NHDP - ICYMI - N.H. surplus could boost social services, fiscal reserves

Key Point: "Gov. Maggie Hassan is getting early support from Southern New Hampshire lawmakers to use $76 million in budget surplus to help the needy and boost emergency fiscal reserves."


Eagle Tribune: N.H. surplus could boost social services, fiscal reserves

Hassan finds support on both sides of aisle
By John Toole
CONCORD — Gov. Maggie Hassan is getting early support from Southern New Hampshire lawmakers to use $76 million in budget surplus to help the needy and boost emergency fiscal reserves.
Lawmakers said they agree with Hassan those are priorities, though they want more specifics from the governor.
“Those two areas are extremely important,” said Rep. Debra DeSimone, R-Atkinson.
“A combination deal is probably best,” said Rep. Mary Allen, R-Newton.
In announcing the surplus, Hassan, a Democrat, said uncertainty over revenues led to compromising on budget cuts no one wanted.
“With this surplus, and strong revenues for this year, my hope is we can work in that same cooperative spirit to use a portion of the surplus to begin rebuilding our state’s Rainy Day Fund,” Hassan said.
But the governor also said she wants to put money back into the Department of Health and Human Services for programs ranging from child care to help for people with disabilities.
Rep. Robert Elliott, R-Salem, said he agreed with Hassan and would split the surplus so half goes to the Rainy Day Fund and half to DHHS.
“I’d be in favor of that,” Elliott said. “That would be the fair thing to do.”
He will look to his constituents and he said he expects they will want to use some of the money to help the needy.
Rep. Betsy Burtis, D-Derry, said she fully supports the governor’s plan to put money in the Rainy Day Fund and into DHHS.
The reserve fund had been raided for all sorts of reasons, she said.
DHHS was especially hard hit in the last budget cycle, Burtis said.
“I would be happy to see more money go there,” she said.
Rep.

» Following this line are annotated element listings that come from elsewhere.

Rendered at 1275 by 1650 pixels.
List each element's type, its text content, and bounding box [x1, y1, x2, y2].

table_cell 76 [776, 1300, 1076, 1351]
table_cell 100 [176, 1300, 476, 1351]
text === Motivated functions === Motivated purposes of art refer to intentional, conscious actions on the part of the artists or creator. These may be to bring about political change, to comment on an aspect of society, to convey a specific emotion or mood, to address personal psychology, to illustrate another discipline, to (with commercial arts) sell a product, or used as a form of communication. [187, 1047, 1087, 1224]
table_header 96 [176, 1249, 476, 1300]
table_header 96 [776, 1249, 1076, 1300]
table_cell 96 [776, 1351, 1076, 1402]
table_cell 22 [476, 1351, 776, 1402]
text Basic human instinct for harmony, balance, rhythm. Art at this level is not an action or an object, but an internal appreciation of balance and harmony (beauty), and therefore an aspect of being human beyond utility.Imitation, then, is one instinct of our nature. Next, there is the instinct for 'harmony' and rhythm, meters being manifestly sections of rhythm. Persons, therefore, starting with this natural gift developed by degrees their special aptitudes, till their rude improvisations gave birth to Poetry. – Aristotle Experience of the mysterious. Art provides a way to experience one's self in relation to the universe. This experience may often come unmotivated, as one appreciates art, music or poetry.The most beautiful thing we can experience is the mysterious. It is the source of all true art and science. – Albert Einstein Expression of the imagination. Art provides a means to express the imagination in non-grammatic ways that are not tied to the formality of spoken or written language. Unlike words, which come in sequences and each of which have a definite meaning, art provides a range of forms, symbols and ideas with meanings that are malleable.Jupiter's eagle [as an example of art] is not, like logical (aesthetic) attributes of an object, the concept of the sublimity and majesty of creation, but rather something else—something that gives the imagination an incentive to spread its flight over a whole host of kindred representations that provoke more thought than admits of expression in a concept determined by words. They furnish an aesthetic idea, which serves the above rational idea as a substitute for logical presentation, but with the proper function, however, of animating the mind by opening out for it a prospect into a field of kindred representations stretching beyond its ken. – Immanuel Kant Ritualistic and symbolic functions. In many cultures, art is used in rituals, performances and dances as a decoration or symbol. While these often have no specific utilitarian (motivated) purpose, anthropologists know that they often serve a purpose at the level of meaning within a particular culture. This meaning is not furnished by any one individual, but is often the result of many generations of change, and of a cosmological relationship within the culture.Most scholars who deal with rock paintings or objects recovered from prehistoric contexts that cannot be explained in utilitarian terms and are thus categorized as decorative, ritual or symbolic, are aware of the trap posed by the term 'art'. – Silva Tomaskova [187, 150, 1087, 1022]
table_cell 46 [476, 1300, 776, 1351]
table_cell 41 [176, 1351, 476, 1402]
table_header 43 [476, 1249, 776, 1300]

Kevin St. James, R-Kingston, said at this point he agrees with the governor.
“I’d say we don’t want to spend it frivolously,” St. James said.
He would restore some funding for social services, but said he would put as much as 75 percent of the surplus into the Rainy Day Fund.
Rep. Al Baldasaro, R-Londonderry, supports the governor in rebuilding the Rainy Day Fund.
“She should be doing that,” Baldasaro said. “The Rainy Day Fund puts us in better position for bonding, interest rates and everything else.”
But Baldasaro is reluctant to put more into DHHS.
He maintains the agency still needs to stop welfare and Medicaid fraud.
“When they get a handle on that, they will have more money,” Baldasaro said.
He isn’t opposed to building the surplus.
“Let the budget work,” he said. “I wish there was a way we could give a break on the statewide property tax and give money back to the people. Give the people a break.”
Rep. John O’Connor, R-Derry, said he definitely agrees with Hassan about building up the Rainy Day Fund and wants to look at her numbers for social service programs.
“I want to see where she wants to divide it,” O’Connor said.
There are programs such as Children in Need of Services, which helps children caught up in the courts, that could use a boost, O’Connor said.
He also pointed to problems with the state’s roads and bridges.
“There are needs out there,” O’Connor said.
Rep. Gary Azarian, R-Salem, said he supports building the Rainy Day Fund.
“I’d like to see at least $10 million to $20 million, or more, if we can afford it,” Azarian said.
But social services also matter, he said.
“We still need to fund the underprivileged, those in need,” Azarian said.
He also said he would like to fund more highway and bridge work.
Allen acknowledged there is a need to put more money in social services, but also said there are programs that weren’t fully funded in the budget.
She said the House Finance Committee on which she serves will be talking about some of those this week.
She expects more discussion about the surplus and what happens next.
“I want to wait and see what the real story is,” she said.